What you will do: Reproduce every line of the following data without changing anything.

------------------------------------------------------------------------

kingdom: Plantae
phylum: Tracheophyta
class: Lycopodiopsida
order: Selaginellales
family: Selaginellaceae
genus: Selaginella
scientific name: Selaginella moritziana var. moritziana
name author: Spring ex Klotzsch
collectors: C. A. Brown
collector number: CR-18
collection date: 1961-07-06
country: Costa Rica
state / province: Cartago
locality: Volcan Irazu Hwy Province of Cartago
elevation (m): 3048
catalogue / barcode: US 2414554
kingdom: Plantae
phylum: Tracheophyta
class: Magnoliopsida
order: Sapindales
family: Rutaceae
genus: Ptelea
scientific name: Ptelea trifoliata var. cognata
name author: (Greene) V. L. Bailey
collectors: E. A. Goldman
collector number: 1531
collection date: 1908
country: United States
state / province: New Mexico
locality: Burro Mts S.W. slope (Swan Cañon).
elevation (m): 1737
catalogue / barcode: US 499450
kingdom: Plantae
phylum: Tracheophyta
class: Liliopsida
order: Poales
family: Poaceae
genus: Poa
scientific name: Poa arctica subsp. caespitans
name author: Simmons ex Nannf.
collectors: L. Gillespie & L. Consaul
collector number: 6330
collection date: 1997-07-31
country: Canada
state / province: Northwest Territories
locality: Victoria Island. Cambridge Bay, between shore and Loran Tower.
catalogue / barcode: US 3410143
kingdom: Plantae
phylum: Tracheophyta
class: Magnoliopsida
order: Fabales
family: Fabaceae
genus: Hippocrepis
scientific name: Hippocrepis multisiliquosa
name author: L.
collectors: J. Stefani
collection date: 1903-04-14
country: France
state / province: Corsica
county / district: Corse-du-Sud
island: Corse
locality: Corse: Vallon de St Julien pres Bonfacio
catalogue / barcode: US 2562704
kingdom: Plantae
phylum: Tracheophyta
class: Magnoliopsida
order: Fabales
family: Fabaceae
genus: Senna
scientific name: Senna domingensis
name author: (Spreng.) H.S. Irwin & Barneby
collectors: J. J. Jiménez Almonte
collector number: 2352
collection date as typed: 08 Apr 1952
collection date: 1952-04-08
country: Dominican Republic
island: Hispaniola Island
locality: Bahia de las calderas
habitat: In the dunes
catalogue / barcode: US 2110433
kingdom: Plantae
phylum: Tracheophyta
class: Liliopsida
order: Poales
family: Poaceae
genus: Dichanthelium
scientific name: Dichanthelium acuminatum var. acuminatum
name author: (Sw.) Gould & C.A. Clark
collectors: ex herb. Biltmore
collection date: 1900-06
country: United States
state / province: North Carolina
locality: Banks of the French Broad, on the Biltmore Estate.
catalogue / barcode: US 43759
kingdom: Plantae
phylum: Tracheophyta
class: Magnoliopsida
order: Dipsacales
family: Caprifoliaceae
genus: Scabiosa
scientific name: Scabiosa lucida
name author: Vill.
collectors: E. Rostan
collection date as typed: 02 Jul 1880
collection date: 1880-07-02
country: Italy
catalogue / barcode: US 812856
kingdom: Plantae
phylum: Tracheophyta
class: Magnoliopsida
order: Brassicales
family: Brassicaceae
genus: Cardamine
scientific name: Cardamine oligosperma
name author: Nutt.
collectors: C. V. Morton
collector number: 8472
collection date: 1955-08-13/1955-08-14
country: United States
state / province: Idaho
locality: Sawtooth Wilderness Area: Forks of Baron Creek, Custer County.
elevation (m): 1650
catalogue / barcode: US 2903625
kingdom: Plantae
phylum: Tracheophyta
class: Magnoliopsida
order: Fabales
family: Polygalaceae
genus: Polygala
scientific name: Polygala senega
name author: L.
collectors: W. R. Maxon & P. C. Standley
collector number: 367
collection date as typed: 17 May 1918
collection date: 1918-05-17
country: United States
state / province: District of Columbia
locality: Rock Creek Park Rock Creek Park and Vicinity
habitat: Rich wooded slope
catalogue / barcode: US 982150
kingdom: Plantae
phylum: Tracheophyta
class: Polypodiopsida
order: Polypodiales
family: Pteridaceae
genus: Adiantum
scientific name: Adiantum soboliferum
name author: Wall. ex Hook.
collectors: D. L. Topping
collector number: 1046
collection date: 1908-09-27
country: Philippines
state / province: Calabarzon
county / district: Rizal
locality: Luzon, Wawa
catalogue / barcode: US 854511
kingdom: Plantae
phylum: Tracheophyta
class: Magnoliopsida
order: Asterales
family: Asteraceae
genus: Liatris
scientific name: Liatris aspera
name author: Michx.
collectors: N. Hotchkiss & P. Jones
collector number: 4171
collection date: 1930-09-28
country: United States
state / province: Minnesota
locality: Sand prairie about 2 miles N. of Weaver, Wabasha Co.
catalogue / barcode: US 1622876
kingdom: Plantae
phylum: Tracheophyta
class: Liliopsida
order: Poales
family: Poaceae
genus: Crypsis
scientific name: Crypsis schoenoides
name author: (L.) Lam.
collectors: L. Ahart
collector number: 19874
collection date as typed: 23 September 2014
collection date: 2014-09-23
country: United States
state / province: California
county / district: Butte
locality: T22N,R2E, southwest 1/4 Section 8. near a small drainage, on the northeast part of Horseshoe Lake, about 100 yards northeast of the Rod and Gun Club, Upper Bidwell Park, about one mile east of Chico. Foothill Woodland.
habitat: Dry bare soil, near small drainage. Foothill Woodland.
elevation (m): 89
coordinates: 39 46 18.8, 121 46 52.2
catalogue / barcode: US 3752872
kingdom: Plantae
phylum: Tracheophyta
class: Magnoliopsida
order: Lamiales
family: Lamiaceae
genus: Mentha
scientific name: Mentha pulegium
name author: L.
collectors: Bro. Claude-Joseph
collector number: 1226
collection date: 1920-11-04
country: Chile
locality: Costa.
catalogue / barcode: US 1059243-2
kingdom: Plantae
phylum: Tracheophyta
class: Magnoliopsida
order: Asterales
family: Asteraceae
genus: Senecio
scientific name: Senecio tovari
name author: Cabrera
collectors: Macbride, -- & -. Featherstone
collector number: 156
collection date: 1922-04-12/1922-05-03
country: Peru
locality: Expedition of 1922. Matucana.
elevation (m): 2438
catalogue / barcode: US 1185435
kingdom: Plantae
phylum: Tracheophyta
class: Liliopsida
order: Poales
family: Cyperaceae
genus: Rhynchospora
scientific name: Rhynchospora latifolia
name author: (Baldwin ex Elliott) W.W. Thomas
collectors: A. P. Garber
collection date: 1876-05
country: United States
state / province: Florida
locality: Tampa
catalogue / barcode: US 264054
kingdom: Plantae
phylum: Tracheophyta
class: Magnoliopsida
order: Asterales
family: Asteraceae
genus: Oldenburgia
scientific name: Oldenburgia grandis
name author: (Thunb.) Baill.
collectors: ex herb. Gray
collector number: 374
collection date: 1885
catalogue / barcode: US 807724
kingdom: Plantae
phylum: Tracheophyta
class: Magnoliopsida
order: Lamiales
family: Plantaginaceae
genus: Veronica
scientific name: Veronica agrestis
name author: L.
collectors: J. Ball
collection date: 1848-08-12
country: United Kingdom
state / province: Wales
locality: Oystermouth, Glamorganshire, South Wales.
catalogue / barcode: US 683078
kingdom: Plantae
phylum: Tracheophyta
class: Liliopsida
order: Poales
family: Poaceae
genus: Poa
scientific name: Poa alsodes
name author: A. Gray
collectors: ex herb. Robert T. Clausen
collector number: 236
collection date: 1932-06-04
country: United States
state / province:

------------------------------------------------------------------------

Written answer:
kingdom: Plantae
phylum: Tracheophyta
class: Lycopodiopsida
order: Selaginellales
family: Selaginellaceae
genus: Selaginella
scientific name: Selaginella moritziana var. moritziana
name author: Spring ex Klotzsch
collectors: C. A. Brown
collector number: CR-18
collection date: 1961-07-06
country: Costa Rica
state / province: Cartago
locality: Volcan Irazu Hwy Province of Cartago
elevation (m): 3048
catalogue / barcode: US 2414554
kingdom: Plantae
phylum: Tracheophyta
class: Magnoliopsida
order: Sapindales
family: Rutaceae
genus: Ptelea
scientific name: Ptelea trifoliata var. cognata
name author: (Greene) V. L. Bailey
collectors: E. A. Goldman
collector number: 1531
collection date: 1908
country: United States
state / province: New Mexico
locality: Burro Mts S.W. slope (Swan Cañon).
elevation (m): 1737
catalogue / barcode: US 499450
kingdom: Plantae
phylum: Tracheophyta
class: Liliopsida
order: Poales
family: Poaceae
genus: Poa
scientific name: Poa arctica subsp. caespitans
name author: Simmons ex Nannf.
collectors: L. Gillespie & L. Consaul
collector number: 6330
collection date: 1997-07-31
country: Canada
state / province: Northwest Territories
locality: Victoria Island. Cambridge Bay, between shore and Loran Tower.
catalogue / barcode: US 3410143
kingdom: Plantae
phylum: Tracheophyta
class: Magnoliopsida
order: Fabales
family: Fabaceae
genus: Hippocrepis
scientific name: Hippocrepis multisiliquosa
name author: L.
collectors: J. Stefani
collection date: 1903-04-14
country: France
state / province: Corsica
county / district: Corse-du-Sud
island: Corse
locality: Corse: Vallon de St Julien pres Bonfacio
catalogue / barcode: US 2562704
kingdom: Plantae
phylum: Tracheophyta
class: Magnoliopsida
order: Fabales
family: Fabaceae
genus: Senna
scientific name: Senna domingensis
name author: (Spreng.) H.S. Irwin & Barneby
collectors: J. J. Jiménez Almonte
collector number: 2352
collection date as typed: 08 Apr 1952
collection date: 1952-04-08
country: Dominican Republic
island: Hispaniola Island
locality: Bahia de las calderas
habitat: In the dunes
catalogue / barcode: US 2110433
kingdom: Plantae
phylum: Tracheophyta
class: Liliopsida
order: Poales
family: Poaceae
genus: Dichanthelium
scientific name: Dichanthelium acuminatum var. acuminatum
name author: (Sw.) Gould & C.A. Clark
collectors: ex herb. Biltmore
collection date: 1900-06
country: United States
state / province: North Carolina
locality: Banks of the French Broad, on the Biltmore Estate.
catalogue / barcode: US 43759
kingdom: Plantae
phylum: Tracheophyta
class: Magnoliopsida
order: Dipsacales
family: Caprifoliaceae
genus: Scabiosa
scientific name: Scabiosa lucida
name author: Vill.
collectors: E. Rostan
collection date as typed: 02 Jul 1880
collection date: 1880-07-02
country: Italy
catalogue / barcode: US 812856
kingdom: Plantae
phylum: Tracheophyta
class: Magnoliopsida
order: Brassicales
family: Brassicaceae
genus: Cardamine
scientific name: Cardamine oligosperma
name author: Nutt.
collectors: C. V. Morton
collector number: 8472
collection date: 1955-08-13/1955-08-14
country: United States
state / province: Idaho
locality: Sawtooth Wilderness Area: Forks of Baron Creek, Custer County.
elevation (m): 1650
catalogue / barcode: US 2903625
kingdom: Plantae
phylum: Tracheophyta
class: Magnoliopsida
order: Fabales
family: Polygalaceae
genus: Polygala
scientific name: Polygala senega
name author: L.
collectors: W. R. Maxon & P. C. Standley
collector number: 367
collection date as typed: 17 May 1918
collection date: 1918-05-17
country: United States
state / province: District of Columbia
locality: Rock Creek Park Rock Creek Park and Vicinity
habitat: Rich wooded slope
catalogue / barcode: US 982150
kingdom: Plantae
phylum: Tracheophyta
class: Polypodiopsida
order: Polypodiales
family: Pteridaceae
genus: Adiantum
scientific name: Adiantum soboliferum
name author: Wall. ex Hook.
collectors: D. L. Topping
collector number: 1046
collection date: 1908-09-27
country: Philippines
state / province: Calabarzon
county / district: Rizal
locality: Luzon, Wawa
catalogue / barcode: US 854511
kingdom: Plantae
phylum: Tracheophyta
class: Magnoliopsida
order: Asterales
family: Asteraceae
genus: Liatris
scientific name: Liatris aspera
name author: Michx.
collectors: N. Hotchkiss & P. Jones
collector number: 4171
collection date: 1930-09-28
country: United States
state / province: Minnesota
locality: Sand prairie about 2 miles N. of Weaver, Wabasha Co.
catalogue / barcode: US 1622876
kingdom: Plantae
phylum: Tracheophyta
class: Liliopsida
order: Poales
family: Poaceae
genus: Crypsis
scientific name: Crypsis schoenoides
name author: (L.) Lam.
collectors: L. Ahart
collector number: 19874
collection date as typed: 23 September 2014
collection date: 2014-09-23
country: United States
state / province: California
county / district: Butte
locality: T22N,R2E, southwest 1/4 Section 8. near a small drainage, on the northeast part of Horseshoe Lake, about 100 yards northeast of the Rod and Gun Club, Upper Bidwell Park, about one mile east of Chico. Foothill Woodland.
habitat: Dry bare soil, near small drainage. Foothill Woodland.
elevation (m): 89
coordinates: 39 46 18.8, 121 46 52.2
catalogue / barcode: US 3752872
kingdom: Plantae
phylum: Tracheophyta
class: Magnoliopsida
order: Lamiales
family: Lamiaceae
genus: Mentha
scientific name: Mentha pulegium
name author: L.
collectors: Bro. Claude-Joseph
collector number: 1226
collection date: 1920-11-04
country: Chile
locality: Costa.
catalogue / barcode: US 1059243-2
kingdom: Plantae
phylum: Tracheophyta
class: Magnoliopsida
order: Asterales
family: Asteraceae
genus: Senecio
scientific name: Senecio tovari
name author: Cabrera
collectors: Macbride, -- & -. Featherstone
collector number: 156
collection date: 1922-04-12/1922-05-03
country: Peru
locality: Expedition of 1922. Matucana.
elevation (m): 2438
catalogue / barcode: US 1185435
kingdom: Plantae
phylum: Tracheophyta
class: Liliopsida
order: Poales
family: Cyperaceae
genus: Rhynchospora
scientific name: Rhynchospora latifolia
name author: (Baldwin ex Elliott) W.W. Thomas
collectors: A. P. Garber
collection date: 1876-05
country: United States
state / province: Florida
locality: Tampa
catalogue / barcode: US 264054
kingdom: Plantae
phylum: Tracheophyta
class: Magnoliopsida
order: Asterales
family: Asteraceae
genus: Oldenburgia
scientific name: Oldenburgia grandis
name author: (Thunb.) Baill.
collectors: ex herb. Gray
collector number: 374
collection date: 1885
catalogue / barcode: US 807724
kingdom: Plantae
phylum: Tracheophyta
class: Magnoliopsida
order: Lamiales
family: Plantaginaceae
genus: Veronica
scientific name: Veronica agrestis
name author: L.
collectors: J. Ball
collection date: 1848-08-12
country: United Kingdom
state / province: Wales
locality: Oystermouth, Glamorganshire, South Wales.
catalogue / barcode: US 683078
kingdom: Plantae
phylum: Tracheophyta
class: Liliopsida
order: Poales
family: Poaceae
genus: Poa
scientific name: Poa alsodes
name author: A. Gray
collectors: ex herb. Robert T. Clausen
collector number: 236
collection date: 1932-06-04
country: United States
state / province:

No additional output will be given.